YOUR OBJECTIVE: Restate, word for word, each record that follows.

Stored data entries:
____
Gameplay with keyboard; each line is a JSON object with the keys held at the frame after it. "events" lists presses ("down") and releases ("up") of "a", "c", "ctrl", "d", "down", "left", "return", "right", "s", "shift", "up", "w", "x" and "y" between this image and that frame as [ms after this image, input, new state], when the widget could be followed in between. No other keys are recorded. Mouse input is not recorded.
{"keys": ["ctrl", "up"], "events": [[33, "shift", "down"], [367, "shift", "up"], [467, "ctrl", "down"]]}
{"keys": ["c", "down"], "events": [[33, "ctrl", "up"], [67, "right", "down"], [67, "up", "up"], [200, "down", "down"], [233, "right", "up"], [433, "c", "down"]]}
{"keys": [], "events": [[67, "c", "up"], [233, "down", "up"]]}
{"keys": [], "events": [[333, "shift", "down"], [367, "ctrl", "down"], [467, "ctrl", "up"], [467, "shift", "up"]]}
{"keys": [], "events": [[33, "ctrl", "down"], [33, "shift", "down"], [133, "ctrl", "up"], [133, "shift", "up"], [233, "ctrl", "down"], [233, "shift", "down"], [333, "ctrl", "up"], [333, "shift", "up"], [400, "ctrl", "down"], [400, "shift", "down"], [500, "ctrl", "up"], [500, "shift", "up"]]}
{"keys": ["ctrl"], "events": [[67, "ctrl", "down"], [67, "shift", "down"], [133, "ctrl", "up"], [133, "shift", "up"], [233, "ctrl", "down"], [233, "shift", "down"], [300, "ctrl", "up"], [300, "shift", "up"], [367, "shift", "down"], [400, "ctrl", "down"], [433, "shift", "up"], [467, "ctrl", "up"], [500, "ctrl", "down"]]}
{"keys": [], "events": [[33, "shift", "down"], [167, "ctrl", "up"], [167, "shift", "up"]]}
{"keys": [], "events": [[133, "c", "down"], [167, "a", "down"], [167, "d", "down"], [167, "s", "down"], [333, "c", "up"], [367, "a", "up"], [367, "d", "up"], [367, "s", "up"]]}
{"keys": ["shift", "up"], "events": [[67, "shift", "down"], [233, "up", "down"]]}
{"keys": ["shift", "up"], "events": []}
____
OUTPUT FOR THIS EXERCISE:
Gameplay with keyboard; each line is a JSON object with the keys held at the frame after it. "events" lists presses ("down") and releases ("up") of "a", "c", "ctrl", "d", "down", "left", "return", "right", "s", "shift", "up", "w", "x" and "y" between this image and that frame as [ms after this image, input, new state], when the widget could be followed in between. No other keys are recorded. Mouse input is not recorded.
{"keys": ["ctrl", "up"], "events": [[33, "shift", "down"], [367, "shift", "up"], [467, "ctrl", "down"]]}
{"keys": ["c", "down"], "events": [[33, "ctrl", "up"], [67, "right", "down"], [67, "up", "up"], [200, "down", "down"], [233, "right", "up"], [433, "c", "down"]]}
{"keys": [], "events": [[67, "c", "up"], [233, "down", "up"]]}
{"keys": [], "events": [[333, "shift", "down"], [367, "ctrl", "down"], [467, "ctrl", "up"], [467, "shift", "up"]]}
{"keys": [], "events": [[33, "ctrl", "down"], [33, "shift", "down"], [133, "ctrl", "up"], [133, "shift", "up"], [233, "ctrl", "down"], [233, "shift", "down"], [333, "ctrl", "up"], [333, "shift", "up"], [400, "ctrl", "down"], [400, "shift", "down"], [500, "ctrl", "up"], [500, "shift", "up"]]}
{"keys": ["ctrl"], "events": [[67, "ctrl", "down"], [67, "shift", "down"], [133, "ctrl", "up"], [133, "shift", "up"], [233, "ctrl", "down"], [233, "shift", "down"], [300, "ctrl", "up"], [300, "shift", "up"], [367, "shift", "down"], [400, "ctrl", "down"], [433, "shift", "up"], [467, "ctrl", "up"], [500, "ctrl", "down"]]}
{"keys": [], "events": [[33, "shift", "down"], [167, "ctrl", "up"], [167, "shift", "up"]]}
{"keys": [], "events": [[133, "c", "down"], [167, "a", "down"], [167, "d", "down"], [167, "s", "down"], [333, "c", "up"], [367, "a", "up"], [367, "d", "up"], [367, "s", "up"]]}
{"keys": ["shift", "up"], "events": [[67, "shift", "down"], [233, "up", "down"]]}
{"keys": ["shift", "up"], "events": []}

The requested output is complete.